### Supplied text:
-------

The medical response to blast terrorism is built on the foundation of the regional trauma system. About 98% of all terrorist events worldwide involve physical trauma, and approximately 75% of all terrorist events are due to blast trauma. Therefore, regional emergency management, public safety, and public health agencies should include not only regional child health care experts, but also regional pediatric trauma professionals in planning for mass casualty events that could affect children. Blast terrorism, like all other mass casualty events, needs to be directed with an Incident Command Structure (Chapter 2, Systems Issues).

Trauma Hospitals

Most trauma hospitals are full-service general hospitals that provide the highest level of health care service in their communities. However, modern trauma system design does not rely solely on such hospitals but integrates all health facilities within the region to the level of their resources and capabilities. Thus, the complete trauma system should consist of an integrated network of health care facilities within a region, designed for safe and rapid transport of injured patients to the health care facilities that best meet their medical needs. As of April 2002, 35 States had formally designated or certified trauma centers, while the remaining States had at least one verified trauma center, which is the key element recognized as essential to trauma systems. Many stand-alone pediatric hospitals also serve as "pediatric trauma centers."

Trauma Centers

Trauma centers are general hospitals that are committed, both institutionally and financially, to priority care of injured patients. Emergency medicine physicians and emergency trauma surgeons are the primary care providers within the context of the trauma center, and they provide appropriate information and followup to each patient's usual primary health care provider. Emergency medicine physicians begin evaluation and management and immediately involve emergency trauma surgeons whenever injuries meet any of the following criteria:

  • Are multiple or severe.
  • Require support of a full trauma team, based on previously established trauma triage criteria or scores.
  • Would benefit from trauma consultation with an emergency trauma surgeon

Trauma centers should have the following attributes:

  • Designated as such by emergency medical and public health authorities within the region, based on self categorization according to established standards.
  • Followed by on-site peer verification by impartial trauma experts.
  • Subject to ongoing review of performance and participation in the regional trauma system.

All trauma centers have key organizational characteristics in common:

  • All trauma services should be led by a properly qualified and credentialed emergency trauma surgeon who has education, expertise, and experience in trauma care.
  • This emergency trauma surgeon, together with a trauma nurse program manager and trauma registrar, should maintain active programs of continuing education and performance improvement for all members of the trauma service.

-------

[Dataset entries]

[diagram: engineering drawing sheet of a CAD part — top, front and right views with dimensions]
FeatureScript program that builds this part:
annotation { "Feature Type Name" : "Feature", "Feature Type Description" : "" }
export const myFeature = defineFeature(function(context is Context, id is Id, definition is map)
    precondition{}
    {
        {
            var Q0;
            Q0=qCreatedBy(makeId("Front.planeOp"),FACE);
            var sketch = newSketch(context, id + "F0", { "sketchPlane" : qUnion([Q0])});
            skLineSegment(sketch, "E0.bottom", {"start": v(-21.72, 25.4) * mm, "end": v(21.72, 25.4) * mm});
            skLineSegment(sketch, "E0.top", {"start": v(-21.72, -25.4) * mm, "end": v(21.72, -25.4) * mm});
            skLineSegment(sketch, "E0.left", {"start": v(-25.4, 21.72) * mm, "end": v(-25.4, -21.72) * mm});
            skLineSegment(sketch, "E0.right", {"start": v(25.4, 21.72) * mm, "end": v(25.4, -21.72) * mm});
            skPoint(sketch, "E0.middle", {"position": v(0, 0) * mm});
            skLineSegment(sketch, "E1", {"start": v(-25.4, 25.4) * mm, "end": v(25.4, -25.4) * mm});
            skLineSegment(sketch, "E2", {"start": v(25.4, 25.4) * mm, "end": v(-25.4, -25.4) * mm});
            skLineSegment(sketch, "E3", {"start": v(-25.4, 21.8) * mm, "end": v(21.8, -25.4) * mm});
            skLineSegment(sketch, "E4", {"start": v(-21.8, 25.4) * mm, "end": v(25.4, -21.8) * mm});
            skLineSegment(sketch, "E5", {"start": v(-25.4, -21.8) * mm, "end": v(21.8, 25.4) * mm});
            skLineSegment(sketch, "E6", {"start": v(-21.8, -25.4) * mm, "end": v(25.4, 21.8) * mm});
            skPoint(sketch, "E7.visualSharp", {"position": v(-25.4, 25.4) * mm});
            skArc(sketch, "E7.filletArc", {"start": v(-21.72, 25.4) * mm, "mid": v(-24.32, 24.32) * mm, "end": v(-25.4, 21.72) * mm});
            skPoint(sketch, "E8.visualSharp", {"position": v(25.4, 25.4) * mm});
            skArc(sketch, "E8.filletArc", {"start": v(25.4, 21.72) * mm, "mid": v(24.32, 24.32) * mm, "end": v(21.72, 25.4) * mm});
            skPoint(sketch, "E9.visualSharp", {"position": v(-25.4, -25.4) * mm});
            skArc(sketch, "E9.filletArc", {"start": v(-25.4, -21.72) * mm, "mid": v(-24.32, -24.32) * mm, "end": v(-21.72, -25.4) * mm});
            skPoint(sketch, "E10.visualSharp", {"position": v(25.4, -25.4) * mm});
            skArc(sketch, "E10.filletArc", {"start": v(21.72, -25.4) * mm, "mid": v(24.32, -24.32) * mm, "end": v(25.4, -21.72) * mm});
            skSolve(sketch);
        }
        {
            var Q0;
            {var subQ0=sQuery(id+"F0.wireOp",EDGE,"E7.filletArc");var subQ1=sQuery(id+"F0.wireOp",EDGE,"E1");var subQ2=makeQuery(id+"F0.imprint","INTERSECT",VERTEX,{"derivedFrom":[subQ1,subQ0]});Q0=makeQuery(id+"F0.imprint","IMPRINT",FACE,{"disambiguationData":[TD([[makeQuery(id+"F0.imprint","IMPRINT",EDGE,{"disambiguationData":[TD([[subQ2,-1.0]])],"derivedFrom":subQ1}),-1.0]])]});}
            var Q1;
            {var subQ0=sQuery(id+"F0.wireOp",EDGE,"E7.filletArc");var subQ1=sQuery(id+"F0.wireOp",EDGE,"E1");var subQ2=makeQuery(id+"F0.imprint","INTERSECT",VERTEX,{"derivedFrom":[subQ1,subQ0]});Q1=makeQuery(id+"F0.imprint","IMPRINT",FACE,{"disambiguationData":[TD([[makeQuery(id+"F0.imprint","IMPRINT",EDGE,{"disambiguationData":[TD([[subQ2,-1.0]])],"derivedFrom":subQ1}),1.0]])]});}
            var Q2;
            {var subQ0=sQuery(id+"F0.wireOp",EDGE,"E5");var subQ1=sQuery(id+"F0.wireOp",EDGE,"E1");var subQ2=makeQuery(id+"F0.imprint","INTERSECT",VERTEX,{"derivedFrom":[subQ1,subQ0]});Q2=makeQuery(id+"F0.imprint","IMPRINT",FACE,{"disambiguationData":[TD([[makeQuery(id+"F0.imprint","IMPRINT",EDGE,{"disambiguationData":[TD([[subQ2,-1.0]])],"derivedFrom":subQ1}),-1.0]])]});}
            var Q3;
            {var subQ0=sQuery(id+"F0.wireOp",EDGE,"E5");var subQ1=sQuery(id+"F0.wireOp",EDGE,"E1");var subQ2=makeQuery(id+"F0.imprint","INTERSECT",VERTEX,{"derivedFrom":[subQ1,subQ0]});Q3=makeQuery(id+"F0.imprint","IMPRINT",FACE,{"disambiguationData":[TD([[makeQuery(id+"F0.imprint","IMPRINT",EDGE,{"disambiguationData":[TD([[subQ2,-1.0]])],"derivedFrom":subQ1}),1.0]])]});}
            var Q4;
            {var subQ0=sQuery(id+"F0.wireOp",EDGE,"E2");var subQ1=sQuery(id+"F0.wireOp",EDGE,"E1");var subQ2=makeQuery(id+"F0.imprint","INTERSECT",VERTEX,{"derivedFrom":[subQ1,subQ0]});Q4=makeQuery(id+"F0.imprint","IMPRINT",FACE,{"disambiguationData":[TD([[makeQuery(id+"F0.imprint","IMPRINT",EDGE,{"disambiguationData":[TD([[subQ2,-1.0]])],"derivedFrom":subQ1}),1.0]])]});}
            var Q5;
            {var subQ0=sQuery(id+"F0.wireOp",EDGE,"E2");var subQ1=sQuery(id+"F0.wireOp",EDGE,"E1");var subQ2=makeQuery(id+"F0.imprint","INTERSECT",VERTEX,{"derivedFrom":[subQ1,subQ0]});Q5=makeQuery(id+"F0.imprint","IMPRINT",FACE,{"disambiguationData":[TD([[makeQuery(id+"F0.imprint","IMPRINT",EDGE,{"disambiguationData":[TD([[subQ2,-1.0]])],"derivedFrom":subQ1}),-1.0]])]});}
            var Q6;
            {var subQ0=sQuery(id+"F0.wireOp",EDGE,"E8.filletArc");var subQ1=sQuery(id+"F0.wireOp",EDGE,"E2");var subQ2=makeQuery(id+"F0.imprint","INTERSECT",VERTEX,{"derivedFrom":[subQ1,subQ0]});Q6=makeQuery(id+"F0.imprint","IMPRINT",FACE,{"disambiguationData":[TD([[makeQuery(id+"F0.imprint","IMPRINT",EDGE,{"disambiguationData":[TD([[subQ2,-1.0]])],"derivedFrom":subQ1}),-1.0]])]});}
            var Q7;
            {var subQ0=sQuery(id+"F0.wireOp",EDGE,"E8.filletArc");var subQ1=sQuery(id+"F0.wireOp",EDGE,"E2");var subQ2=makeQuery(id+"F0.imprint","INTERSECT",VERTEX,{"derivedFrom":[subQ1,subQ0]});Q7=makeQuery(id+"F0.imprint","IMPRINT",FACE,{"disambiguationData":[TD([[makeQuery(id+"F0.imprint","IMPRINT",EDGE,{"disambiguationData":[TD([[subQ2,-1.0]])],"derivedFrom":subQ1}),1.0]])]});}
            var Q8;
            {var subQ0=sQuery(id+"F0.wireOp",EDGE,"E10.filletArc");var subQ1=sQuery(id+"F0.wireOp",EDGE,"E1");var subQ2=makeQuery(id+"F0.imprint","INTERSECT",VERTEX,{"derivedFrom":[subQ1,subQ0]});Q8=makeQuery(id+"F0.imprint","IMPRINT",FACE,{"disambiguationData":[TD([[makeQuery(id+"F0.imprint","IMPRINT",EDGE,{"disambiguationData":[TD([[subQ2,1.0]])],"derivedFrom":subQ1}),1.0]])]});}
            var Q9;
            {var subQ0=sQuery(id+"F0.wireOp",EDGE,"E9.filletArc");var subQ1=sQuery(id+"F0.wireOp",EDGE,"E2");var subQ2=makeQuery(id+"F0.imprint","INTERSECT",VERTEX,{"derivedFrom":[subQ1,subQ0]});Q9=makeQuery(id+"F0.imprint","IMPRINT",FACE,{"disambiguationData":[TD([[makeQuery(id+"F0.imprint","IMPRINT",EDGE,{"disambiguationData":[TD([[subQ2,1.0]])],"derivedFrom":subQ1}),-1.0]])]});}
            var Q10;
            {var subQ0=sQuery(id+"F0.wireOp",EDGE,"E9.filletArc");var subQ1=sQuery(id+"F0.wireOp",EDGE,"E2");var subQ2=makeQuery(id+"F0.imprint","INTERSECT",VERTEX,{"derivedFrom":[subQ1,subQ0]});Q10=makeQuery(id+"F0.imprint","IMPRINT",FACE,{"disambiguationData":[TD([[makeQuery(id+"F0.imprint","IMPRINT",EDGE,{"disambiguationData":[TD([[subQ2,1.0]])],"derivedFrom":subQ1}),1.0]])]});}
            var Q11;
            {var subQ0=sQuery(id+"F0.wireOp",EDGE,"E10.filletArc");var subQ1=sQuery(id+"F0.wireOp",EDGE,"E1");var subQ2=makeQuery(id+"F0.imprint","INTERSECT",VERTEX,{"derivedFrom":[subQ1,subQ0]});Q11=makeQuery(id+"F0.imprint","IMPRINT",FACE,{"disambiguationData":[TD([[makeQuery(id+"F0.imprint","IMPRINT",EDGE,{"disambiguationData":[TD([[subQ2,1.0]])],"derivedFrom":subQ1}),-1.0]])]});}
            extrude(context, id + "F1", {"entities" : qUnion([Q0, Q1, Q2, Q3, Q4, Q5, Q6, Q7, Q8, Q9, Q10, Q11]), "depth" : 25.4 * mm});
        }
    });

-------

### Questions to answer:
a) In the text on trauma care for blast terrorism, approximately what percentage of all terrorist events are due to blast trauma?
b) Carry the text on trauma care for blast terrorism forward from its final sentence.
The records have no connection to the text about trauma care.

### Task-by-task outputs:
a) Approximately 75% of all terrorist events are due to blast trauma.

b)
  • Trauma care should be provided by properly qualified and credentialed physician specialists in general or pediatric emergency medicine, general or pediatric trauma surgery, anesthesiology, radiology, pathology, and the three core surgical subspecialties (critical care, neurologic surgery, and orthopedic surgery).
  • This physician team should work in collaboration with properly qualified and credentialed nursing personnel.
  • Appropriate physical resources should include properly equipped emergency departments, operating suites, intensive and acute-care units, imaging capabilities, laboratory facilities, and blood bank.
  • The in-house trauma team should be available immediately, 24 hours per day, 7 days per week.
  • Appropriate and culturally competent mental health, social work, pastoral care, injury prevention programs, and ideally, professional education and trauma research programs should be in place to serve both patients and the community.
Level One Trauma Centers

Level One Trauma Centers offer comprehensive care of seriously injured patients that includes specialists and services for resuscitation, recovery, and rehabilitation. They usually are located in full-service general or university hospitals or, in the case of children, in full-service children's hospitals in which comprehensive care of the trauma patient is part of the institutional mission. The key issue is comprehensive, readily available, and consistent care of injured patients by all needed specialists and services.

Level Two Trauma Centers

Level Two Trauma Centers provide most specialists and services that are available in Level One Trauma Centers, but typically they are located in full-service general hospitals that do not support medical or nursing educational programs (e.g., residency training) or trauma research. Patient care remains exemplary, and community outreach activities are a key part of the hospital's mission. Most Level Two Trauma Centers are located in large urban areas that are served by an academic medical center but with a sufficiently large population to require a second full-service trauma center, or they are in mid-sized urban areas that are not served by an academic medical center. In the latter situation, the Level Two Trauma Center acts as the regional trauma center, serving as the tertiary referral center for Level Three and Four Trauma Centers, as well as for non-trauma centers and other facilities within the region.

Level Three Trauma Centers

Level Three Trauma Centers provide most trauma care in the United States. They typically are located in community hospitals that serve small urban or large suburban areas. Key specialists and services are available, suitable for managing patients with injuries of a single system and few comorbidities. However, medical and surgical subspecialist coverage may be limited, and patients with multiple or severe injuries, with complex comorbidities, or who are very young or very old are usually transferred to a nearby Level One or Level Two Trauma Center after initial stabilization. Most Level Three Trauma Centers play an integral role in the regional trauma system and collaborate with a Level One or Level Two Trauma Center within the region. Again, patient care is exemplary, within the resources of the hospital and the community. Community outreach is essential, particularly in terms of support for the typically volunteer local emergency medical service agencies that serve the area.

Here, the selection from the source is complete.